### Problems to work on
[1] From the WeWork API workflow text, return the part starting at "Update: I spent" and ending at "could ever need.", copied word for word.
[2] In the WeWork API workflow text, for what share of the team's APIs did no documentation exist?

WeWork’s API Specification Workflow

WeWork’s API Specification Workflow

Update: I spent a lot of time duct-taping and glueing crap together to get a
coherent workflow together because tooling at the time was rather lacking for
API Design-First. Most of this experience has gone into making Stoplight Studio and Stoplight
Platform
awesome, covering all the docs, mocks, linting,
style guides, visual editing, and contract validation you could ever need.

A year ago we started trying to figure out the best way to not just document HTTP APIs, but to leverage API specifications to avoid duplicating efforts on loads of similar-but-different tasks; maintaining Postman Collections, creating mocks, contract testing, payload validation, etc. To us, it felt like API developers were wasting a lot of time writing up the same logic over and over again. Listing endpoints, defining what fields should have what data, figuring out validation logic, writing up examples, doing this all over and over again in loads of different formats, then — the few folks that have enough time and interest — would write loads of tests to make sure all these different formats were saying the same thing.

The initial goals were:

  • One source of truth where developers need to update stuff
  • API Design / Prototyping — Design first, code later when you’ve agreed on contracts
  • Beautiful documentation for humans
  • Specifications and Documentation should be kept in sync
  • Validate payloads before you send them on the client side
  • RSpec/PHPUnit/etc. assertions providing contract testing API responses in existing test suites
  • SDK Generators with customisable templates

The first low hanging fruit was to get some human readable
documentation
.
We had nothing for 99% of our APIs, and engineers were being forced to guess
at
contracts
.

### Provided data
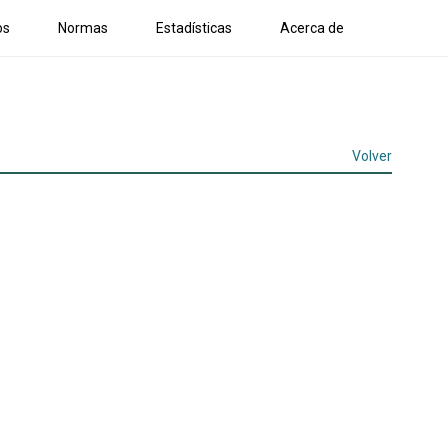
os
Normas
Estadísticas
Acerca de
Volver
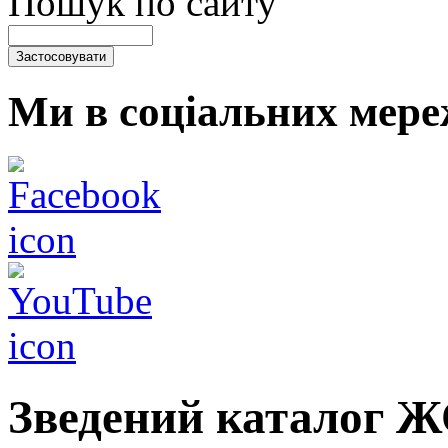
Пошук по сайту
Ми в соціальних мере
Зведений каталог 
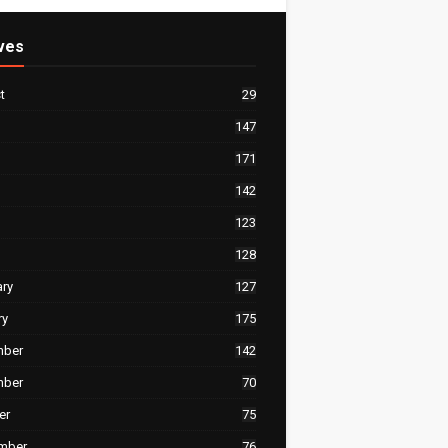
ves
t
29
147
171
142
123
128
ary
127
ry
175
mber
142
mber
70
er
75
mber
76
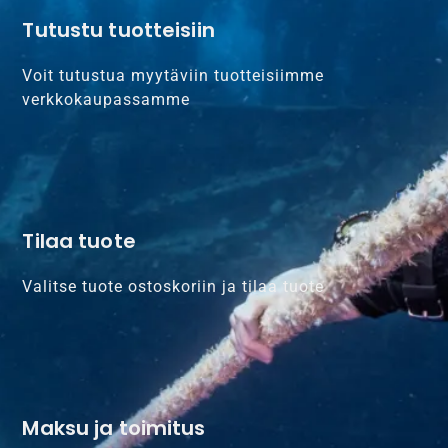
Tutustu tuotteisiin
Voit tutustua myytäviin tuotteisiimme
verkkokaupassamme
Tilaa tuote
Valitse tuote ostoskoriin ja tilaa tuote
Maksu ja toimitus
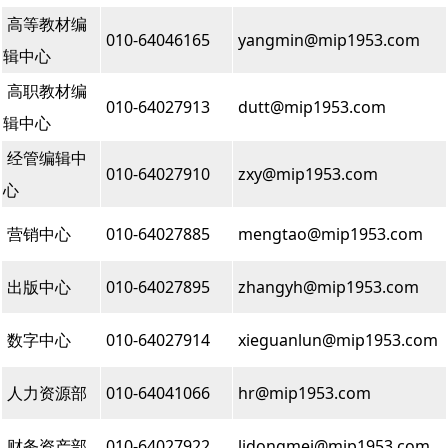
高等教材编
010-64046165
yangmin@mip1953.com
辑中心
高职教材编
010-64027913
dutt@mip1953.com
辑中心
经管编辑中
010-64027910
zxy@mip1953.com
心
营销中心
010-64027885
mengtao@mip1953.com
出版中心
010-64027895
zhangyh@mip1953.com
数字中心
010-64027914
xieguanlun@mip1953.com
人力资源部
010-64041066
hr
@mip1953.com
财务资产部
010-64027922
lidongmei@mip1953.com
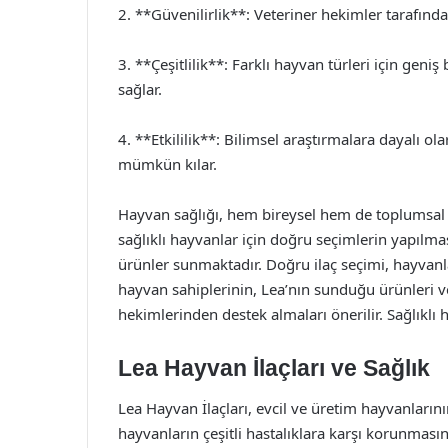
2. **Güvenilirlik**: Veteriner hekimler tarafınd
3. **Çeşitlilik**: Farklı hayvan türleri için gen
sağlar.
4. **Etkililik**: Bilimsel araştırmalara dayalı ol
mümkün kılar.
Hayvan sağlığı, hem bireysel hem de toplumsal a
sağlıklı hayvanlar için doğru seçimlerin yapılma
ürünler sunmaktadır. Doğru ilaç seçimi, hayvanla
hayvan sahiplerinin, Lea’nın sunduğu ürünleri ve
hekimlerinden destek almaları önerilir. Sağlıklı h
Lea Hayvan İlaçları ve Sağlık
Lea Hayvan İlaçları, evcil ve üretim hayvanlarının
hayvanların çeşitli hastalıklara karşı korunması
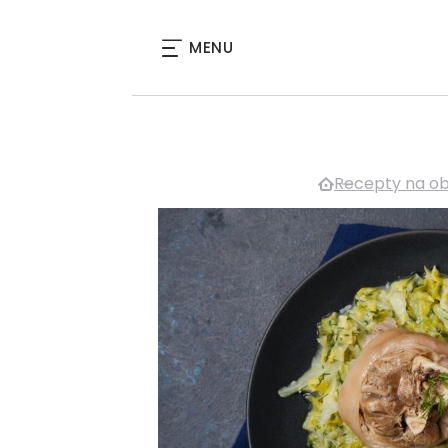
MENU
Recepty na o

### Answers per task
[1]
Update: I spent a lot of time duct-taping and glueing crap together to get a
coherent workflow together because tooling at the time was rather lacking for
API Design-First. Most of this experience has gone into making Stoplight Studio and Stoplight
Platform
awesome, covering all the docs, mocks, linting,
style guides, visual editing, and contract validation you could ever need.

[2] 99% of them.